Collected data
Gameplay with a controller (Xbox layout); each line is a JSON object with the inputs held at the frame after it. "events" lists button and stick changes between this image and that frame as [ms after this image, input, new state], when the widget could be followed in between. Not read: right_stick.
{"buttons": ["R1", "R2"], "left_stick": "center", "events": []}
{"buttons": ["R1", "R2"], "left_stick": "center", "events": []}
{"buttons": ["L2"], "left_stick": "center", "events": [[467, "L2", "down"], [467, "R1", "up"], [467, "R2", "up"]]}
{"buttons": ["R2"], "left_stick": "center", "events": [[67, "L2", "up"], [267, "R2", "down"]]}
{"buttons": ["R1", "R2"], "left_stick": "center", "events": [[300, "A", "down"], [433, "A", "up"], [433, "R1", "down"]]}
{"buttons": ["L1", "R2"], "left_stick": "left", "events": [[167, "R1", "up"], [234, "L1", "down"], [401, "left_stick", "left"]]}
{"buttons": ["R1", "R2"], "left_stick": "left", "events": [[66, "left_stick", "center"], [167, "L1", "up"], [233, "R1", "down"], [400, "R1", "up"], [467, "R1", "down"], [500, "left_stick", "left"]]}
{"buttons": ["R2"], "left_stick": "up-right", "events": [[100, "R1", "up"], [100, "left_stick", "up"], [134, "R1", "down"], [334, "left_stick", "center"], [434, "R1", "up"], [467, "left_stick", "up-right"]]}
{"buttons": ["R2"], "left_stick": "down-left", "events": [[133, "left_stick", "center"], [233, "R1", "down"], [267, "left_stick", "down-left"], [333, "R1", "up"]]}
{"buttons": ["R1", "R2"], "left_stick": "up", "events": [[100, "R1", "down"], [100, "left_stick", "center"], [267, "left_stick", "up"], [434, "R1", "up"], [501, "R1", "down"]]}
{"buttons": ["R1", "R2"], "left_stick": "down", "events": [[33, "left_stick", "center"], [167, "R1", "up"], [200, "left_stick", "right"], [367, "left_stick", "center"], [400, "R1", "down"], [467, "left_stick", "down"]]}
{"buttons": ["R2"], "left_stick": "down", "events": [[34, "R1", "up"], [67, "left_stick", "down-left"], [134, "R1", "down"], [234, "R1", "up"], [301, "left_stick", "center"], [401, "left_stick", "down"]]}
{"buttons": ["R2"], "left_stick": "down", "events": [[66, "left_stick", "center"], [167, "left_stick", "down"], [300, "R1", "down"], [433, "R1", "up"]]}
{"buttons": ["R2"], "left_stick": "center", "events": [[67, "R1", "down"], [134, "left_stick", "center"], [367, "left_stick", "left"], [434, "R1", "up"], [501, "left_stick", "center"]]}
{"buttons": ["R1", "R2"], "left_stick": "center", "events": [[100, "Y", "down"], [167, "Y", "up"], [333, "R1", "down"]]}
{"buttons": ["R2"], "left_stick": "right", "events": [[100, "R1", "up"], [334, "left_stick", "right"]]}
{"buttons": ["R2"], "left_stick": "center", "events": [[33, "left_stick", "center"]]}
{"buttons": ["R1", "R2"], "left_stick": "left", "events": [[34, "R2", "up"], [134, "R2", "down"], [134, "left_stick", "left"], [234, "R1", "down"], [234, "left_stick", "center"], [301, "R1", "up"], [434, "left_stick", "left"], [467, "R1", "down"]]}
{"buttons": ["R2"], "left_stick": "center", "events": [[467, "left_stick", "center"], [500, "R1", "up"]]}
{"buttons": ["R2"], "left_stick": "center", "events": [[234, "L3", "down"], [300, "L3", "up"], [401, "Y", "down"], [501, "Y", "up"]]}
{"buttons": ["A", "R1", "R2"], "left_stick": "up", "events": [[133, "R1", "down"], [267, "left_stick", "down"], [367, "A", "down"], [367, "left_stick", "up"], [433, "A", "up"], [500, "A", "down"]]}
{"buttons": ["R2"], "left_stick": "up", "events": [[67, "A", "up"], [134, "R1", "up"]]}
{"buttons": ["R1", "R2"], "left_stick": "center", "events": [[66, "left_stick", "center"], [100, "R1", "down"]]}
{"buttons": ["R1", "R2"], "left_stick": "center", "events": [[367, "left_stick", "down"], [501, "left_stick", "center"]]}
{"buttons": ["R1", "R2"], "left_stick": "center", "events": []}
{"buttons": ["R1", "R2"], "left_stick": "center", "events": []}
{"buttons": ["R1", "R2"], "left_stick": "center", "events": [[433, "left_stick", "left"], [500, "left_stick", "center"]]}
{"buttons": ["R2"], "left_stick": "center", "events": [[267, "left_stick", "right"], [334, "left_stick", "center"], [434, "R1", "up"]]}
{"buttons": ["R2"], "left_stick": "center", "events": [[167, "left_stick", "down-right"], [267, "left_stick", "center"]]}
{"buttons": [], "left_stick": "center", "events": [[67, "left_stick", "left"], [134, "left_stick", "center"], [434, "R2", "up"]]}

Your assignment
All entries should be transcribed verbatim.

Exercise output
Gameplay with a controller (Xbox layout); each line is a JSON object with the inputs held at the frame after it. "events" lists button and stick changes between this image and that frame as [ms after this image, input, new state], when the widget could be followed in between. Not read: right_stick.
{"buttons": ["R1", "R2"], "left_stick": "center", "events": []}
{"buttons": ["R1", "R2"], "left_stick": "center", "events": []}
{"buttons": ["L2"], "left_stick": "center", "events": [[467, "L2", "down"], [467, "R1", "up"], [467, "R2", "up"]]}
{"buttons": ["R2"], "left_stick": "center", "events": [[67, "L2", "up"], [267, "R2", "down"]]}
{"buttons": ["R1", "R2"], "left_stick": "center", "events": [[300, "A", "down"], [433, "A", "up"], [433, "R1", "down"]]}
{"buttons": ["L1", "R2"], "left_stick": "left", "events": [[167, "R1", "up"], [234, "L1", "down"], [401, "left_stick", "left"]]}
{"buttons": ["R1", "R2"], "left_stick": "left", "events": [[66, "left_stick", "center"], [167, "L1", "up"], [233, "R1", "down"], [400, "R1", "up"], [467, "R1", "down"], [500, "left_stick", "left"]]}
{"buttons": ["R2"], "left_stick": "up-right", "events": [[100, "R1", "up"], [100, "left_stick", "up"], [134, "R1", "down"], [334, "left_stick", "center"], [434, "R1", "up"], [467, "left_stick", "up-right"]]}
{"buttons": ["R2"], "left_stick": "down-left", "events": [[133, "left_stick", "center"], [233, "R1", "down"], [267, "left_stick", "down-left"], [333, "R1", "up"]]}
{"buttons": ["R1", "R2"], "left_stick": "up", "events": [[100, "R1", "down"], [100, "left_stick", "center"], [267, "left_stick", "up"], [434, "R1", "up"], [501, "R1", "down"]]}
{"buttons": ["R1", "R2"], "left_stick": "down", "events": [[33, "left_stick", "center"], [167, "R1", "up"], [200, "left_stick", "right"], [367, "left_stick", "center"], [400, "R1", "down"], [467, "left_stick", "down"]]}
{"buttons": ["R2"], "left_stick": "down", "events": [[34, "R1", "up"], [67, "left_stick", "down-left"], [134, "R1", "down"], [234, "R1", "up"], [301, "left_stick", "center"], [401, "left_stick", "down"]]}
{"buttons": ["R2"], "left_stick": "down", "events": [[66, "left_stick", "center"], [167, "left_stick", "down"], [300, "R1", "down"], [433, "R1", "up"]]}
{"buttons": ["R2"], "left_stick": "center", "events": [[67, "R1", "down"], [134, "left_stick", "center"], [367, "left_stick", "left"], [434, "R1", "up"], [501, "left_stick", "center"]]}
{"buttons": ["R1", "R2"], "left_stick": "center", "events": [[100, "Y", "down"], [167, "Y", "up"], [333, "R1", "down"]]}
{"buttons": ["R2"], "left_stick": "right", "events": [[100, "R1", "up"], [334, "left_stick", "right"]]}
{"buttons": ["R2"], "left_stick": "center", "events": [[33, "left_stick", "center"]]}
{"buttons": ["R1", "R2"], "left_stick": "left", "events": [[34, "R2", "up"], [134, "R2", "down"], [134, "left_stick", "left"], [234, "R1", "down"], [234, "left_stick", "center"], [301, "R1", "up"], [434, "left_stick", "left"], [467, "R1", "down"]]}
{"buttons": ["R2"], "left_stick": "center", "events": [[467, "left_stick", "center"], [500, "R1", "up"]]}
{"buttons": ["R2"], "left_stick": "center", "events": [[234, "L3", "down"], [300, "L3", "up"], [401, "Y", "down"], [501, "Y", "up"]]}
{"buttons": ["A", "R1", "R2"], "left_stick": "up", "events": [[133, "R1", "down"], [267, "left_stick", "down"], [367, "A", "down"], [367, "left_stick", "up"], [433, "A", "up"], [500, "A", "down"]]}
{"buttons": ["R2"], "left_stick": "up", "events": [[67, "A", "up"], [134, "R1", "up"]]}
{"buttons": ["R1", "R2"], "left_stick": "center", "events": [[66, "left_stick", "center"], [100, "R1", "down"]]}
{"buttons": ["R1", "R2"], "left_stick": "center", "events": [[367, "left_stick", "down"], [501, "left_stick", "center"]]}
{"buttons": ["R1", "R2"], "left_stick": "center", "events": []}
{"buttons": ["R1", "R2"], "left_stick": "center", "events": []}
{"buttons": ["R1", "R2"], "left_stick": "center", "events": [[433, "left_stick", "left"], [500, "left_stick", "center"]]}
{"buttons": ["R2"], "left_stick": "center", "events": [[267, "left_stick", "right"], [334, "left_stick", "center"], [434, "R1", "up"]]}
{"buttons": ["R2"], "left_stick": "center", "events": [[167, "left_stick", "down-right"], [267, "left_stick", "center"]]}
{"buttons": [], "left_stick": "center", "events": [[67, "left_stick", "left"], [134, "left_stick", "center"], [434, "R2", "up"]]}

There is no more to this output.